First, SPA 2013, a conference for software practitioners, which I referenced briefly last week. It included a number of sessions that involved coding, and I found it remarkable that pair programming was considered the norm. Finding a coding partner at the start of any exercise wasn’t mentioned explicitly; people just did it, and did so enthusiastically. Since I typically work with organisations that are transitioning to this state, and in which the practice is often questioned, it was wonderfully refreshing. Even with the mix of very experienced developers and less experienced ones, everyone thought pairing was worth their time.
Second, a hack day at an organisation I’m working with today. This is a real working environment, where software engineers need to produce production-grade software against the usual business pressures. Work is analysed, broken down, prioritised and tracked. Teams typically work on familiar technologies. Scope for experimentation exists, but is necessarily pragmatism. Then the hack day happened: 24 hours to do something interesting, a couple of minutes to demo it…

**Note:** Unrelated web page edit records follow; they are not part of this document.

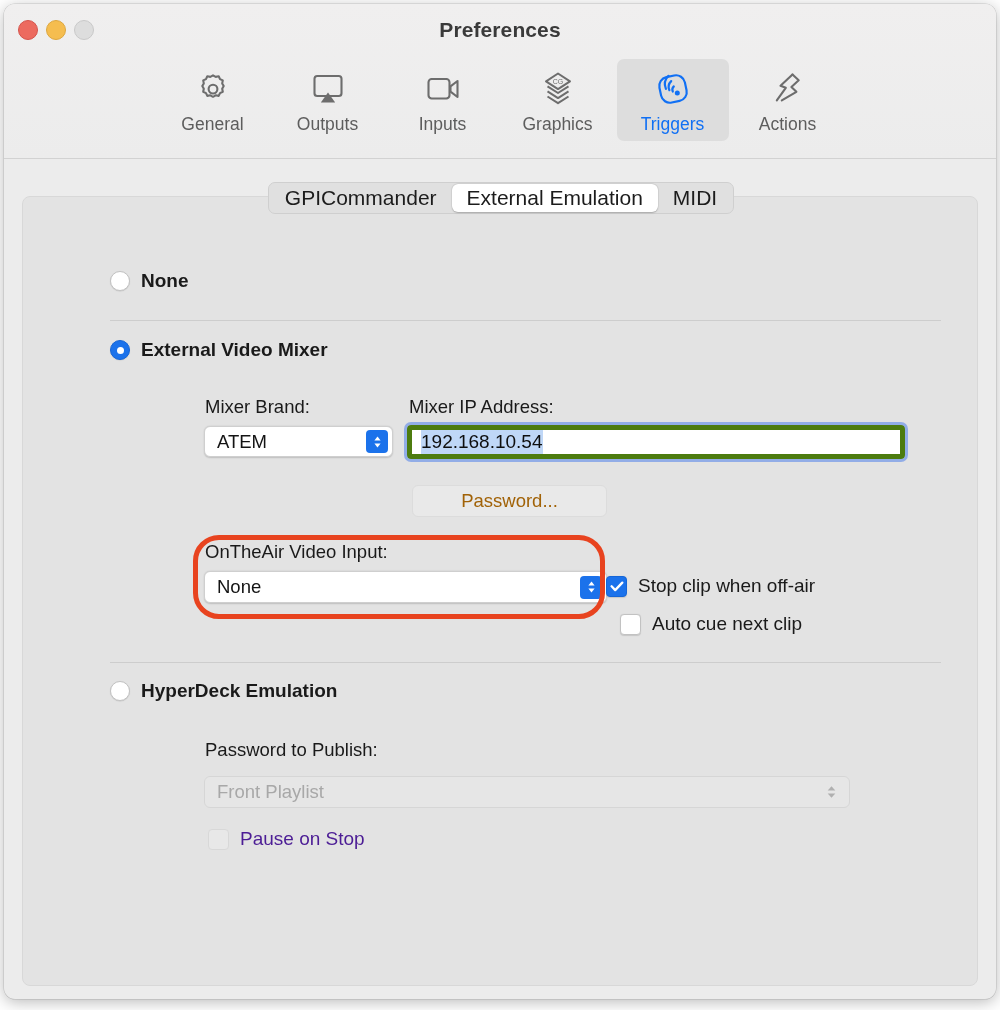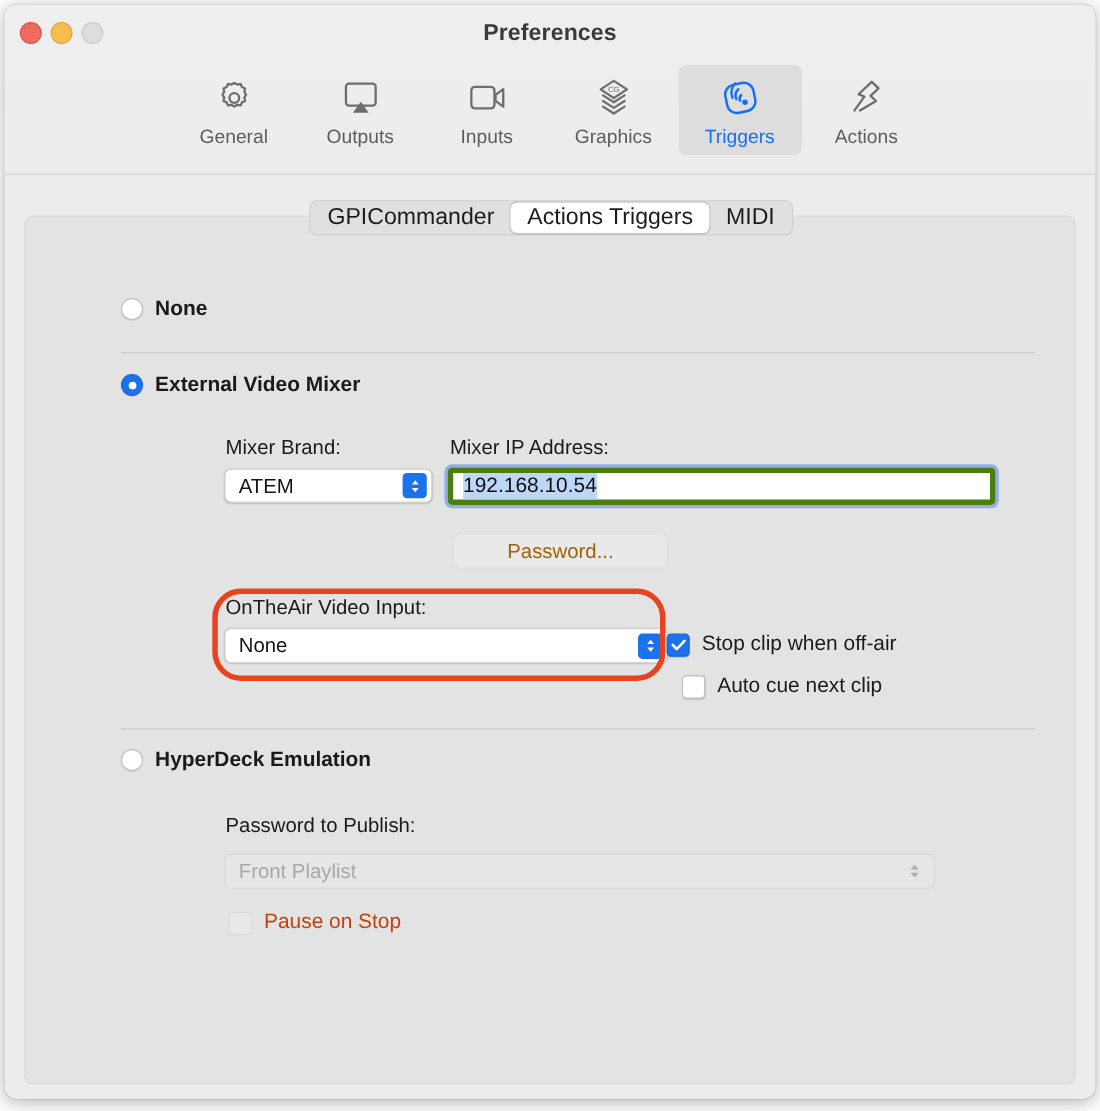--- a/index.html
+++ b/index.html
@@ -295,21 +295,21 @@
   }
   .checkbox.off-disabled {
     background: #e8e8e8;
     border-color: #d8d8d8;
     box-shadow: none;
   }
   .cb-label {
     font-size: 19px;
     color: #1a1a1a;
   }
-  .cb-label.disabled { color: #c2410c; }
+  .cb-label.disabled { color: #4c1d95; }
 
   
   #annotation {
     position: absolute;
     left: 189px;
     top: 531px;
     width: 412px;
     height: 84px;
     border: 5px solid #e8431f;
     border-radius: 26px;
@@ -412,21 +412,21 @@
   </div>
 
   <div id="content">
 
     <div id="segbar">
       <div id="seg">
         <div class="segitem">
           <span>GPICommander</span>
         </div>
         <div class="segitem selected">
-          <span>Actions Triggers</span>
+          <span>External Emulation</span>
         </div>
         <div class="segitem">
           <span>MIDI</span>
         </div>
       </div>
     </div>
 
     <div class="radio-row" style="left:87px; top:73px;">
       <span class="radio"></span>
       <span class="radio-label">None</span>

What I saw was very exciting. Yes, I’ve had that experience before, but it still amazes me. Some examples:
- One team developed a simple Android app, having never had a project like that before. A demonstration of people so enthusiastic about their trade that they are actively, and quietly, exploring it in their own time.
- One team showed a code analysis tool, demonstrating thinking and expectations beyond their day to day work.
- A third team looked at their forthcoming project—about 3 months’ worth of work—and implemented the key deliverable inside the 24 hour timeframe. Their product owner was “speechless”. It was a fantastic demonstration of how freeing up your thinking (in this case freedom from the usual process) can pull out the core value at minimal cost.
Environment changes always need to be handled with care, and in both these examples the environment changes were short term. But they both provided a hugely valuable reminder that if you give people great opportunities then they can easily exceed expectations.